Il Giovedi (Dino Risi, 1964)

Un homme passe une journée avec son fils qu’il n’a pas vu depuis cinq ans.

Une merveille de sensibilité. Quelles sont les qualités permettant d’affirmer que, sur le thème assez classique du père tentant de regagner l’estime de son enfant, Dino Risi a réalisé le film le plus beau et le plus émouvant ?

  1. L’idée d’avoir insufflé un cruel parfum de lutte des classes à la chronique familiale. Ainsi les mensonges comico-pathétiques du père pour faire croire qu’il est socialement plus élevé que la mère de son fils relèvent-ils du meilleur de la comédie italienne.

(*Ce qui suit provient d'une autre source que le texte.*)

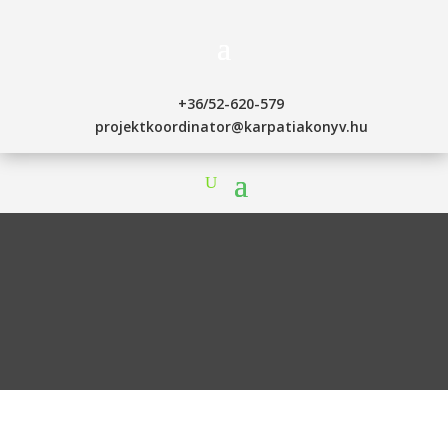
+36/52-620-579
projektkoordinator@karpatiakonyv.hu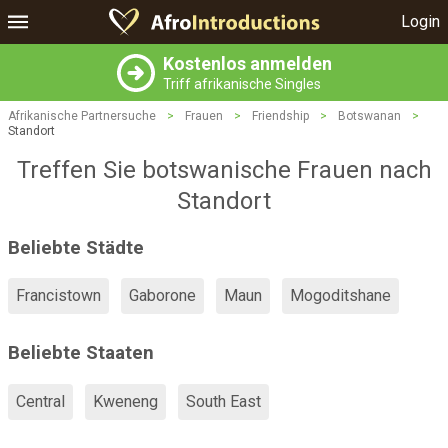
Login
Kostenlos anmelden
Triff afrikanische Singles
Afrikanische Partnersuche
>
Frauen
>
Friendship
>
Botswanan
>
Standort
Treffen Sie botswanische Frauen nach
Standort
Beliebte Städte
Francistown
Gaborone
Maun
Mogoditshane
Beliebte Staaten
Central
Kweneng
South East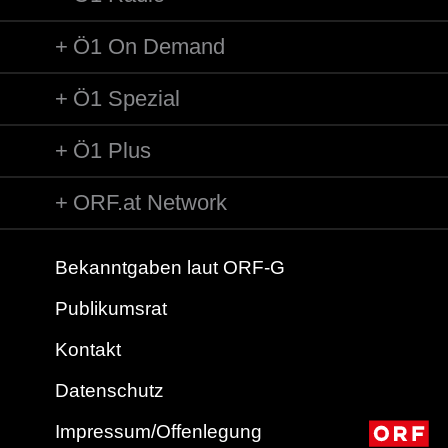
Ö1 On Demand
Ö1 Spezial
Ö1 Plus
ORF.at Network
Bekanntgaben laut ORF-G
Publikumsrat
Kontakt
Datenschutz
Impressum/Offenlegung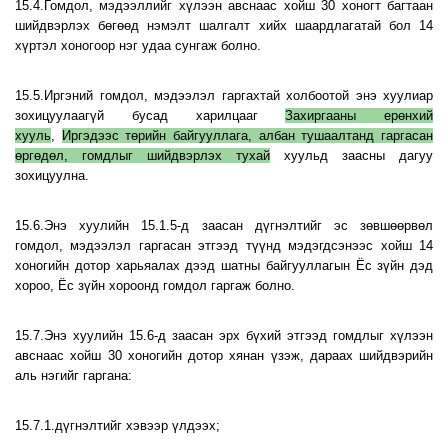
15.4.Гомдол, мэдээллийг хүлээн авснаас хойш 30 хоногт багтаан
шийдвэрлэх бөгөөд нэмэлт шалгалт хийх шаардлагатай бол 14
хүртэл хоногоор нэг удаа сунгаж болно.
15.5.Иргэний гомдол, мэдээлэл гаргахтай холбоотой энэ хуулиар
зохицуулаагүй бусад харилцааг
Захиргааны ерөнхий
хууль
,
Иргэдээс төрийн байгууллага, албан тушаалтанд гаргасан
өргөдөл, гомдлыг шийдвэрлэх тухай
хуульд заасны дагуу
зохицуулна.
15.6.Энэ хуулийн 15.1.5-д заасан дүгнэлтийг эс зөвшөөрвөл
гомдол, мэдээлэл гаргасан этгээд түүнд мэдэгдсэнээс хойш 14
хоногийн дотор харьяалах дээд шатны байгууллагын Ёс зүйн дэд
хороо, Ёс зүйн хороонд гомдол гаргаж болно.
15.7.Энэ хуулийн 15.6-д заасан эрх бүхий этгээд гомдлыг хүлээн
авснаас хойш 30 хоногийн дотор хянан үзэж, дараах шийдвэрийн
аль нэгийг гаргана:
15.7.1.дүгнэлтийг хэвээр үлдээх;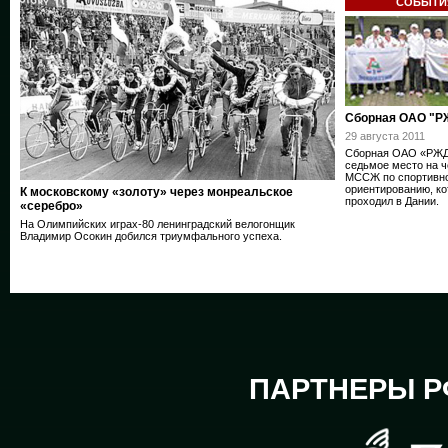
СОБЫТИ
Сборная ОАО "Р
29 августа 2011
Сборная ОАО «РЖД
седьмое место на 
МССЖ по спортивн
ориентированию, к
К московскому «золоту» через монреальское
проходил в Дании.
«серебро»
На Олимпийских играх-80 ленинградский велогонщик
Владимир Осокин добился триумфального успеха.
ПАРТНЕРЫ Р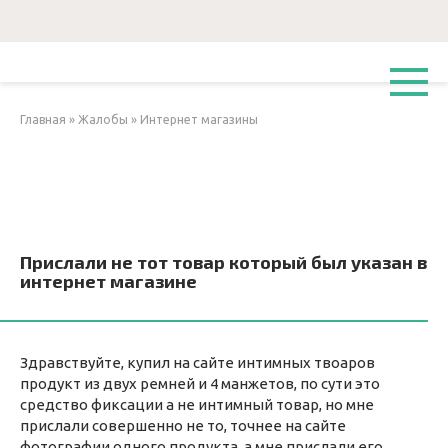
Перейти
к
контенту
Главная
»
Жалобы
»
Интернет магазины
Прислали не тот товар который был указан в
интернет магазине
Здравствуйте, купил на сайте интимных твоаров
продукт из двух ремней и 4 манжетов, по сути это
средство фиксации а не интимный товар, но мне
прислали совершенно не то, точнее на сайте
фотографии одного продукта, а мне прислали его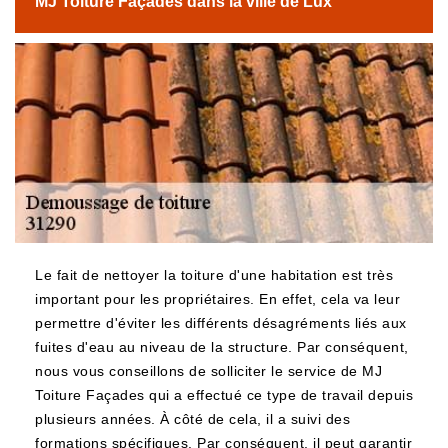
MJ Toiture Façades dans la ville de Lux
Le fait de nettoyer la toiture d'une habitation est très
important pour les propriétaires. En effet, cela va leur
permettre d'éviter les différents désagréments liés aux
fuites d'eau au niveau de la structure. Par conséquent,
nous vous conseillons de solliciter le service de MJ
Toiture Façades qui a effectué ce type de travail depuis
plusieurs années. À côté de cela, il a suivi des
formations spécifiques. Par conséquent, il peut garantir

  2. Plus généralement, la façon de faire résonner l’intrigue intimiste dans l’ensemble de la société italienne. En rendant le spectateur complice quoique, suprême génie de leur part, non complaisant via-à-vis de ce père aimant et immature, les auteurs égratignent discrètement mais sûrement le matriarcat régnant tout en s’attendrissant sur les illusions de liberté du mâle (sublime dernier plan). Tout comme Le fanfaron, Il giovedi me fait dire que Risi a filmé l’Italie et l’Italien mieux que personne.

  3. La mise en scène au sens strict du terme. Contrairement à ce que les auteurs eux-mêmes aimaient à clamer, il y a bien, comme pour tous les genres, une hiérarchie qualitative des films de la comédie italienne suivant leurs réalisateurs. Dans Il Giovedi, la finesse de la direction d’acteurs*, l’absence de caricature, le découpage en plans longs, larges et mobiles ainsi que l’attention de la caméra à l’environnement des personnages donnent une sensation de libre évidence à l’action qui est à l’opposé de la vulgarité sursignifiante d’un Germi. La relation du père avec son fils est représentée avec une économie de gestes qui redouble l’intensité émotionnelle de ceux-ci. Comment ne pas fondre devant l’adieu de l’enfant? Et pourtant, il ne se passe quasiment rien. Tout est dans ce « quasiment ».

  4. La bande originale, bel échantillon de variété italienne des années 60 en parfaite adéquation avec les images.

*Walter Chiari n’a pas fait carrière au cinéma mais c’est regrettable tant son interprétation est d’une grande justesse et le gamin, Roberto Ciccolini, est aussi épatant que les gamins chez Comencini, tout en sobriété.